=== Passage shown ===

The Light of Justification by Faith Alone
Epiphany Sermon for 2006| Rev. Rolf Preus| Romans 3:23-31
They came from the East. They traveled many hundreds of miles. It must have taken months. They were not Jews, but they came to worship a Jew. They came in search of the King of the Jews. While Herod saw the newborn King of the Jews as a threat, He was not threat. He did not come into this world to take away anyone’s political power. He came rather to take away sin. And since it was not only the Jews, but all people who were sinful, He came to take away the sin of the world.
“For all have sinned and fall short of the glory of God.”
This is the bitter truth that must be faced before there can be any worthy worship. We come to Jesus to cry out for forgiveness because that’s what we need. God doesn’t need anything from us. We need everything from Him.
“Being justified freely by His grace through the redemption that is in Christ Jesus.”

===

__What the exercise asks__:
Carry on the Epiphany sermon on justification by faith above, starting right after its last line, the verse on being justified freely by His grace.

=== Data shown ===

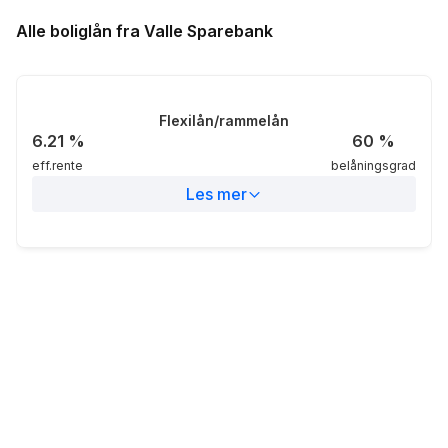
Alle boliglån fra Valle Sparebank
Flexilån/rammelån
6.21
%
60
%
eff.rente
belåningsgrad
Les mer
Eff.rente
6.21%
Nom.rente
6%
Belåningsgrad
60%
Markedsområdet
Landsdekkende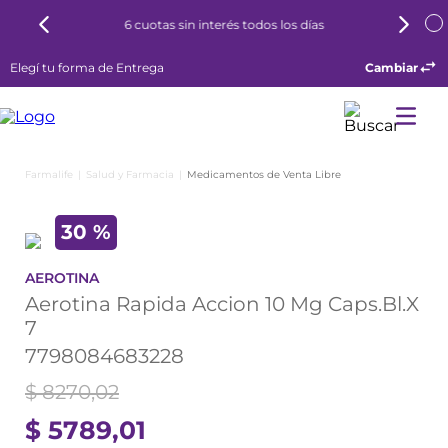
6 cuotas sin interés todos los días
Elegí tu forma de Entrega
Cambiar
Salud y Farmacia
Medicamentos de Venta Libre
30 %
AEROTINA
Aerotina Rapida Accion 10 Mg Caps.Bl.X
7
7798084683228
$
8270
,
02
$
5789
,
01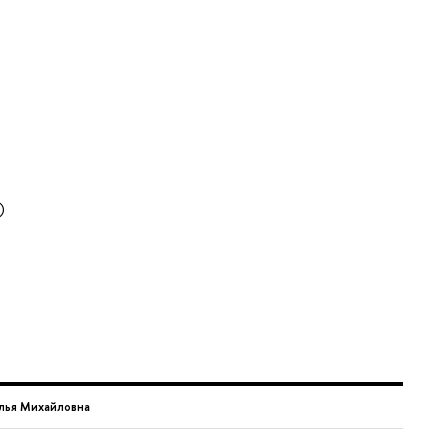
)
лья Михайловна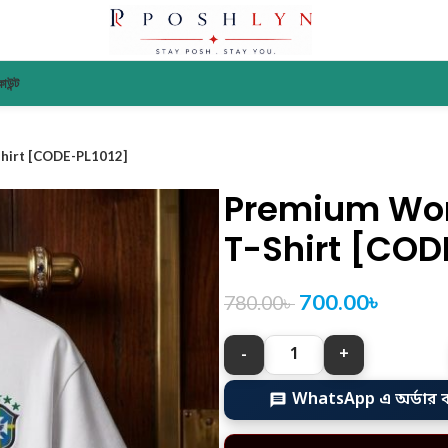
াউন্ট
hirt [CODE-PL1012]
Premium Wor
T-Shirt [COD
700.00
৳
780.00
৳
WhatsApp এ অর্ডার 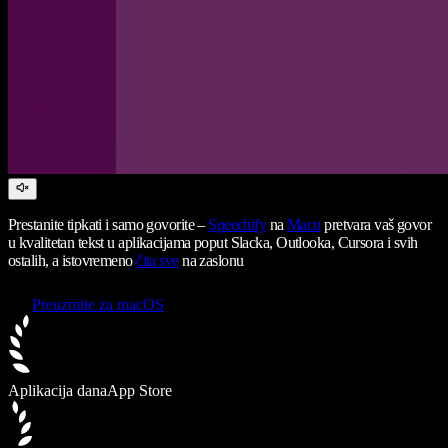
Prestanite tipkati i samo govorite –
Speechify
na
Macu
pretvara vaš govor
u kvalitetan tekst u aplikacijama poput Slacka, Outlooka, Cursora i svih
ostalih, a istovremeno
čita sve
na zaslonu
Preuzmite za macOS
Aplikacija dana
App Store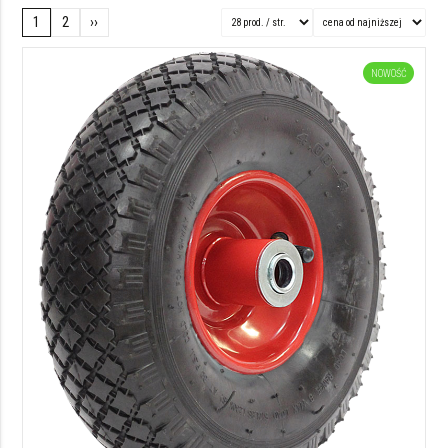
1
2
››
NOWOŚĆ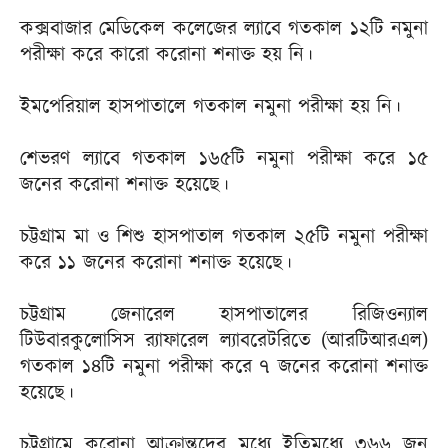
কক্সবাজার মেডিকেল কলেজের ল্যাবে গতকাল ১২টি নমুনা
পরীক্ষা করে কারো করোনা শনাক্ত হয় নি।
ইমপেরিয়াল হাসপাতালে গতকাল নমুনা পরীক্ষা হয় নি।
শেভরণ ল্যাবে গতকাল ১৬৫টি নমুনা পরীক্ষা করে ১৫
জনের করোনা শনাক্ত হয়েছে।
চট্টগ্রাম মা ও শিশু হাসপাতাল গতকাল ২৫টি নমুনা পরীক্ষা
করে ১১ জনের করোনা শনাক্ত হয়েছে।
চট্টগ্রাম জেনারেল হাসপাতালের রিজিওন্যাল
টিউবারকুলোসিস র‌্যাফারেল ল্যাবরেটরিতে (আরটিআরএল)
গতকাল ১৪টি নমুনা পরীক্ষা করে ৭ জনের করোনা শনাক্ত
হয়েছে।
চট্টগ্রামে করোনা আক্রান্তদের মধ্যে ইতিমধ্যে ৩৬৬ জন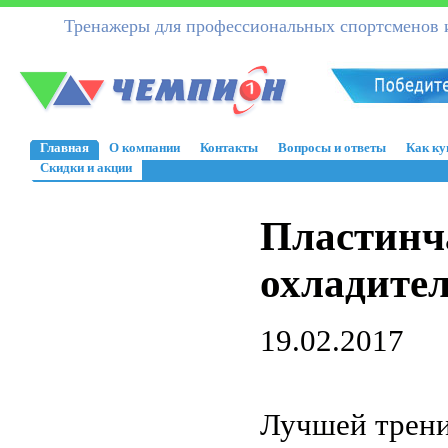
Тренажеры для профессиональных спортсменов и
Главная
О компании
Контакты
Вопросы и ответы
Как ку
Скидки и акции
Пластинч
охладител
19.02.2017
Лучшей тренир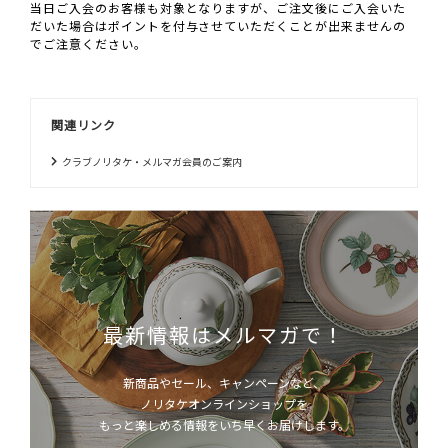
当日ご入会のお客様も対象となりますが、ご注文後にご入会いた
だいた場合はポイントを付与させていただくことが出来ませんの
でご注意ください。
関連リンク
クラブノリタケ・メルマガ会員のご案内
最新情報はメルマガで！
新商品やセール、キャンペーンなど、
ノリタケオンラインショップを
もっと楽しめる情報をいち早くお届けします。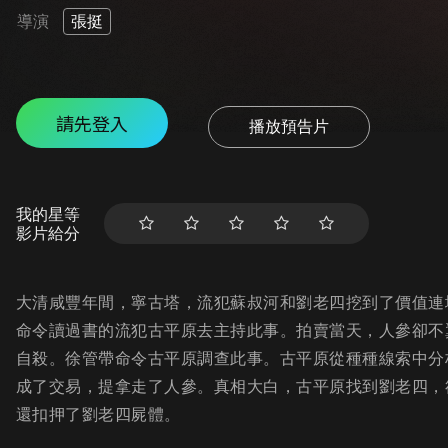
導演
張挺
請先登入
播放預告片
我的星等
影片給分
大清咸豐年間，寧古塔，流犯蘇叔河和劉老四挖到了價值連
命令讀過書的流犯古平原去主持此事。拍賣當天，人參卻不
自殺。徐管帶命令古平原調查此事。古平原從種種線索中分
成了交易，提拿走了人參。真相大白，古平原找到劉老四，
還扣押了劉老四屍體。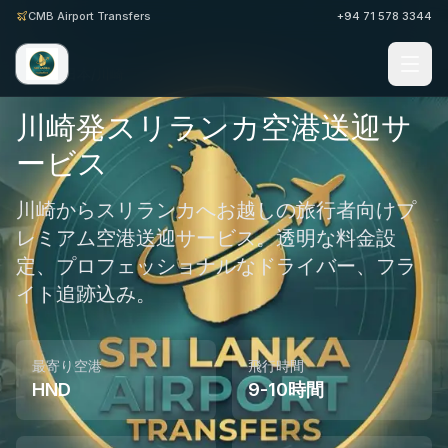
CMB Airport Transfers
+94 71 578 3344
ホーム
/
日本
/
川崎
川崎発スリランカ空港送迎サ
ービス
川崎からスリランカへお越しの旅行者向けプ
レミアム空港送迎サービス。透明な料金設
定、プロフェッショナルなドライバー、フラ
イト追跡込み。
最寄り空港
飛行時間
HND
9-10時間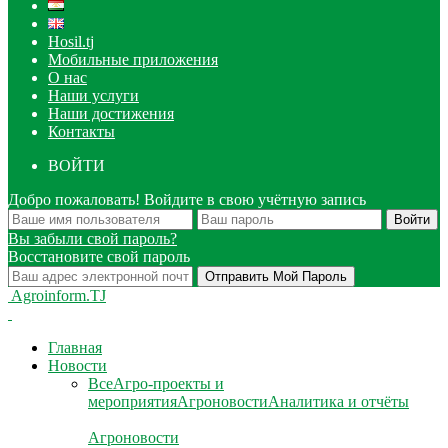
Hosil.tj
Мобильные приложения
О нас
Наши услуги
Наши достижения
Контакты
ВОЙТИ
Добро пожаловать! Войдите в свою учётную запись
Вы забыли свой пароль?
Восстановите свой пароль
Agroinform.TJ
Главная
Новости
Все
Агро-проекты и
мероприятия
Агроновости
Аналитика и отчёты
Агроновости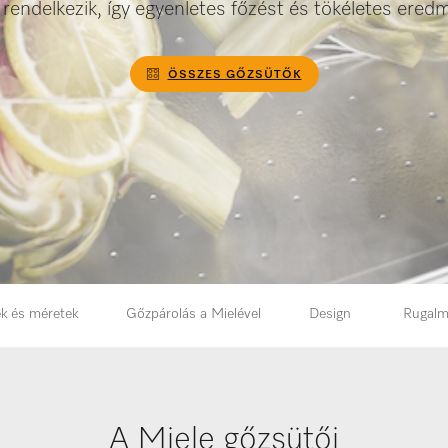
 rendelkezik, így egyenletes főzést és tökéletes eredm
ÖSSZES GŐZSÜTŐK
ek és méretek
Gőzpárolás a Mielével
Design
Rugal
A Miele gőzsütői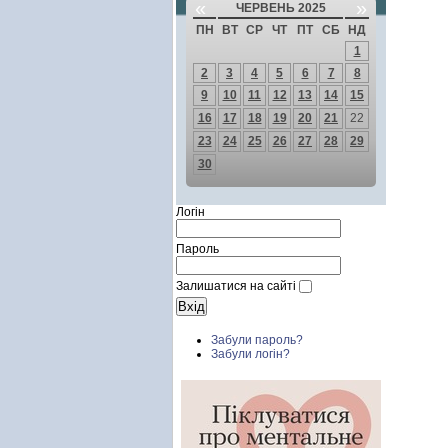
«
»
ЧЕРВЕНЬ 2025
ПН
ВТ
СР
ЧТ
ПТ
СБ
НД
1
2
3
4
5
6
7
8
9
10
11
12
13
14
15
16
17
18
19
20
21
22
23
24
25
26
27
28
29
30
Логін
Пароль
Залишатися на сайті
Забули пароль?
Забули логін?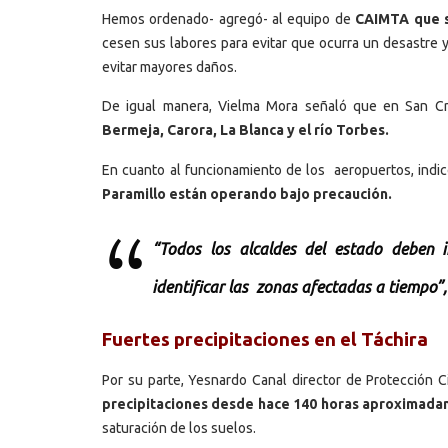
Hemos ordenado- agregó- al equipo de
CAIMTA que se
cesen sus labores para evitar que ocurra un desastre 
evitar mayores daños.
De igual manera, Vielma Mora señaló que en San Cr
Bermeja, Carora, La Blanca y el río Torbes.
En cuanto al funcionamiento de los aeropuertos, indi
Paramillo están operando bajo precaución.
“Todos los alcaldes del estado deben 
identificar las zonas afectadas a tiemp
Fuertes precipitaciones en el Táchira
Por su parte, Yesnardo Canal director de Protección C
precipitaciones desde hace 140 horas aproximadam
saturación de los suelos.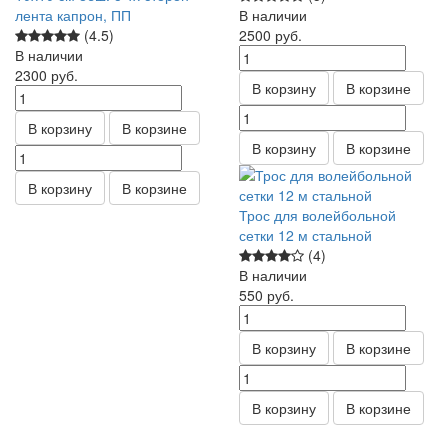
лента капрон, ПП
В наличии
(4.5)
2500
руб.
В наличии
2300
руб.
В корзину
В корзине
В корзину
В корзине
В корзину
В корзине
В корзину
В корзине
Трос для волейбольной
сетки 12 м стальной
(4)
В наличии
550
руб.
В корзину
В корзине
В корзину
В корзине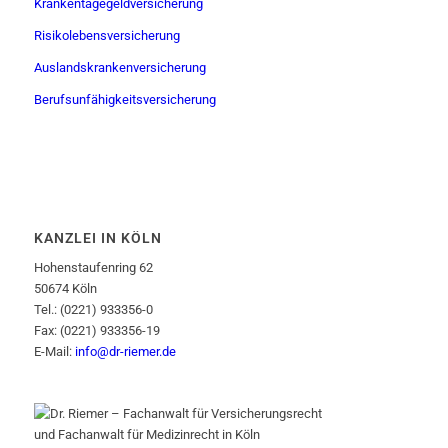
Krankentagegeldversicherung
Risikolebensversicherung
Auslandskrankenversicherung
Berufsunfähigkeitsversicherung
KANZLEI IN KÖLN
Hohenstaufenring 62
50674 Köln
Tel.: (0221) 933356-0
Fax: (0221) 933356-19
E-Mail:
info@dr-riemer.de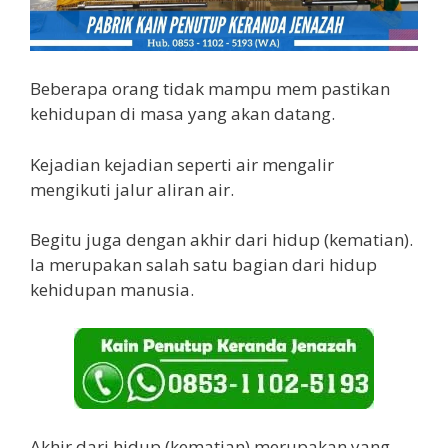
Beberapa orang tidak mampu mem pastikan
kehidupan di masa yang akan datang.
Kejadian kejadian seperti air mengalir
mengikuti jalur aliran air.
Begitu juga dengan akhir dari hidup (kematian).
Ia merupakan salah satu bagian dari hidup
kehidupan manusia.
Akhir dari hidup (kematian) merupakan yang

===

__Result below__:
Who are they that are “justified freely by His grace”? It is those who have sinned and fallen short of God’s glory. All have sinned. All are justified freely by His grace. God says to all sinners that it is by His unmerited love that they are forgiven. To be justified means to be forgiven. When sins are forgiven the sinner becomes just or righteous. God doesn’t justify sinners by requiring the sinners to make themselves righteous. They cannot do so. Every attempt to make oneself righteous simply compounds the sin and makes it worse. Nothing is more offensive to the holy God than a sinner who is self-righteous. Sinners can no more make themselves righteous than bathing in filth can make one clean.
“Being justified freely by His grace through the redemption that is in Christ Jesus.” We are justified by Christ’s redemption. He intervened and He obeyed the law in our stead. He paid the debt of obedience to the law that we owed. He set us free by paying the ransom price. That ransom price was His obedience all the way to death. But it was not enough that He should obey the law that we failed to obey. He also had to suffer the full penalty for our disobedience.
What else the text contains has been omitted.